Data for this exercise >>
-----

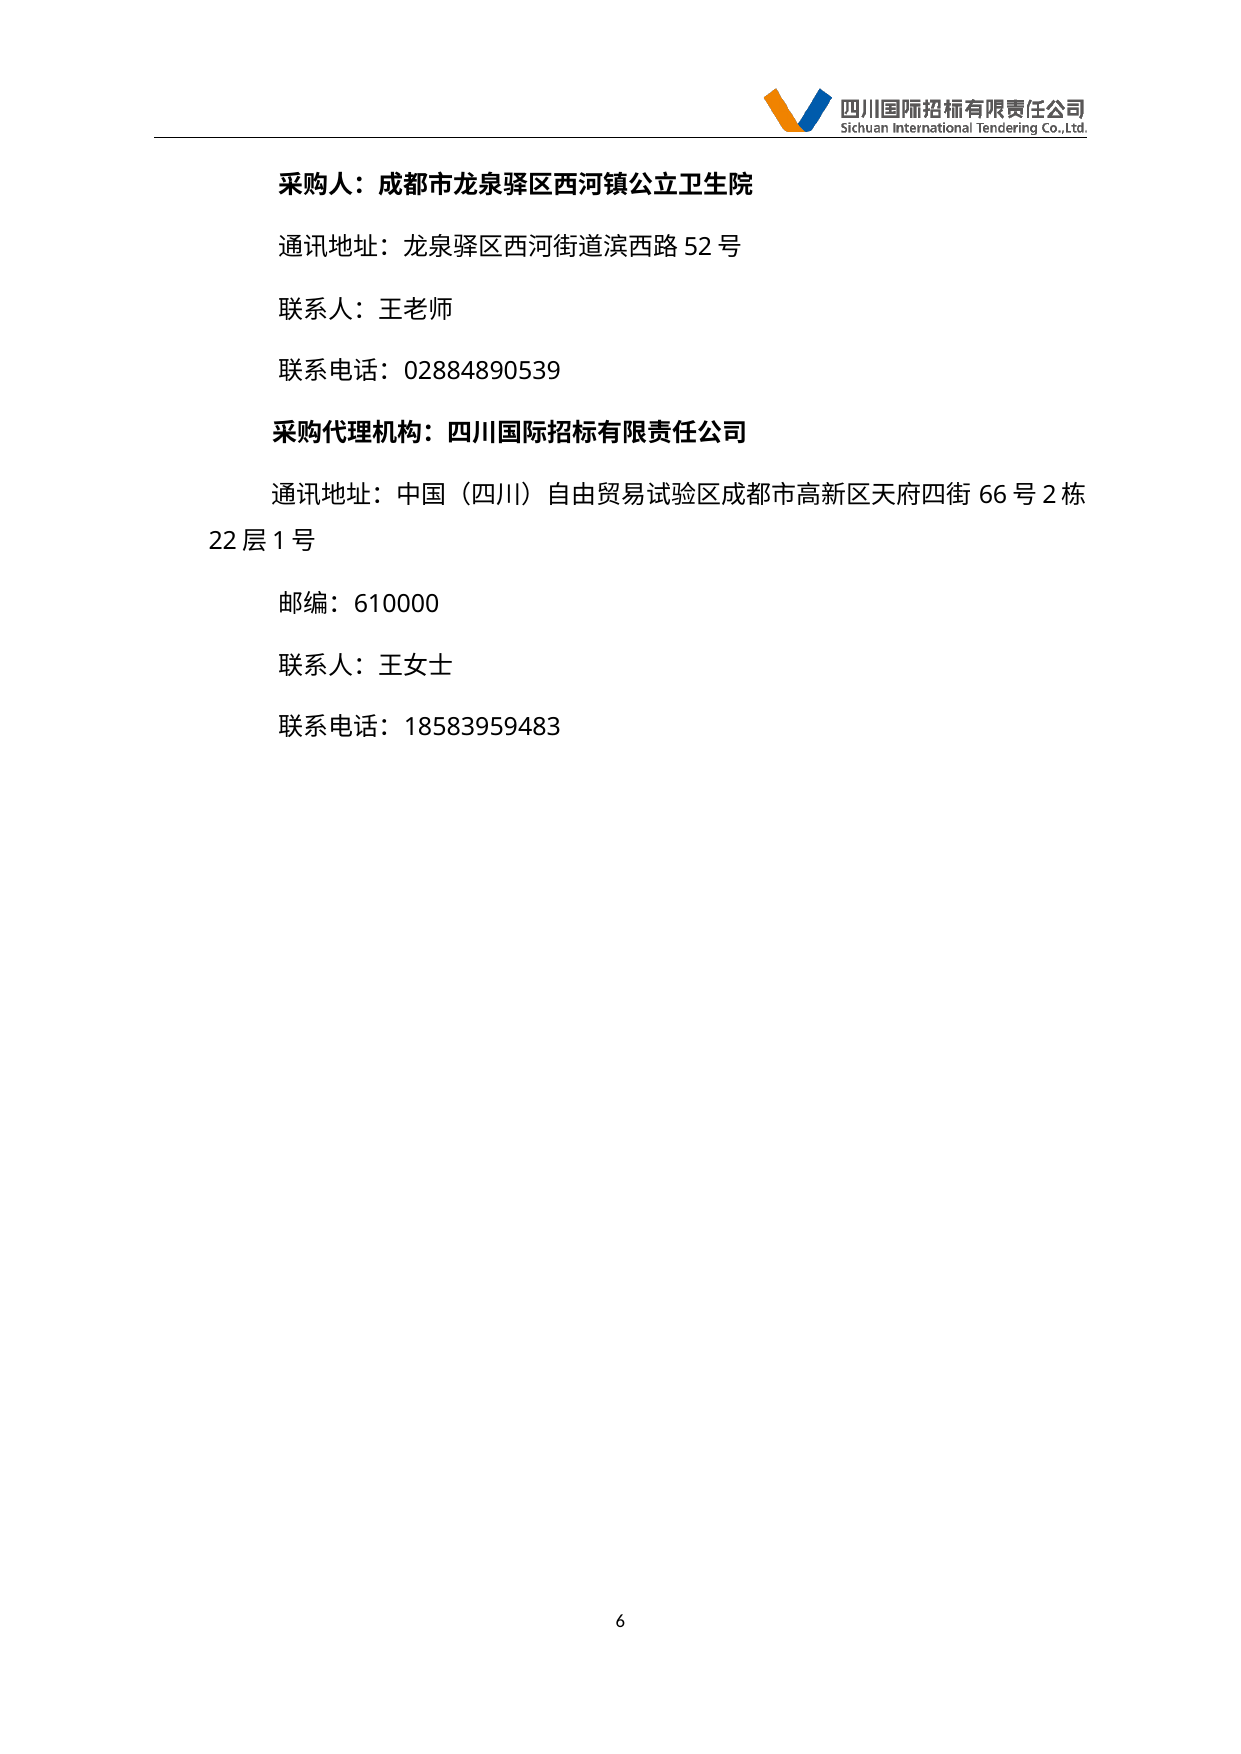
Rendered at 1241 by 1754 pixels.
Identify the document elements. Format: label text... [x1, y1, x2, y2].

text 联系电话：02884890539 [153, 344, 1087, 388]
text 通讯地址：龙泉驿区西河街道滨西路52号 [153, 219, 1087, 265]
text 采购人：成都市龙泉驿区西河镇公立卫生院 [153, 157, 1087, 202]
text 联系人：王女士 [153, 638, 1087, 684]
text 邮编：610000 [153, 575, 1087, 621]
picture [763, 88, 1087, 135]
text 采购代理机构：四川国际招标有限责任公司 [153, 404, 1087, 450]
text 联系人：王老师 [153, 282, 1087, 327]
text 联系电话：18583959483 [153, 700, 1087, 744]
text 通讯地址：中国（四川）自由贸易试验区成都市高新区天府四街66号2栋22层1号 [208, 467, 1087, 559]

-----

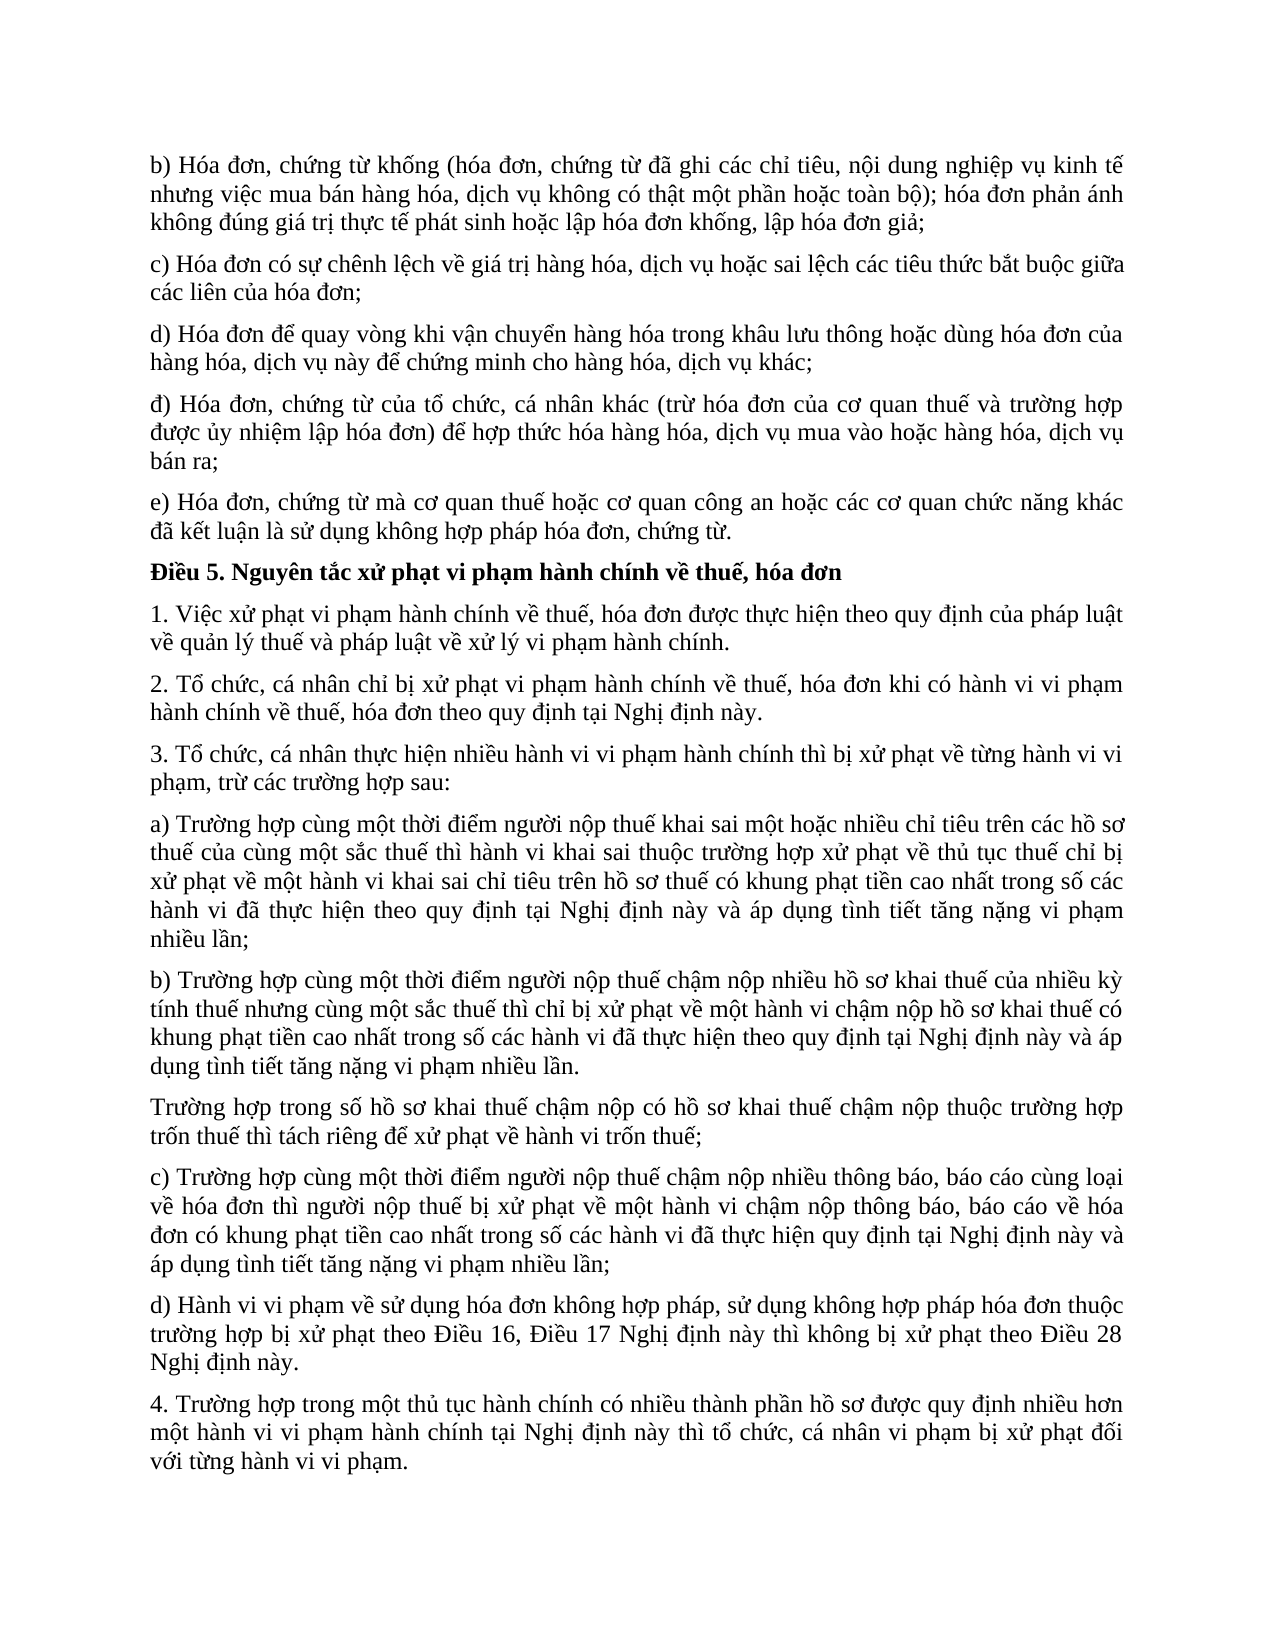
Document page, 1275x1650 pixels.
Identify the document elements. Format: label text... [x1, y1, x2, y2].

-----

Task >> Your answer should be only the number of lines, in the entries above, that include "pixels".

Task solution >> 2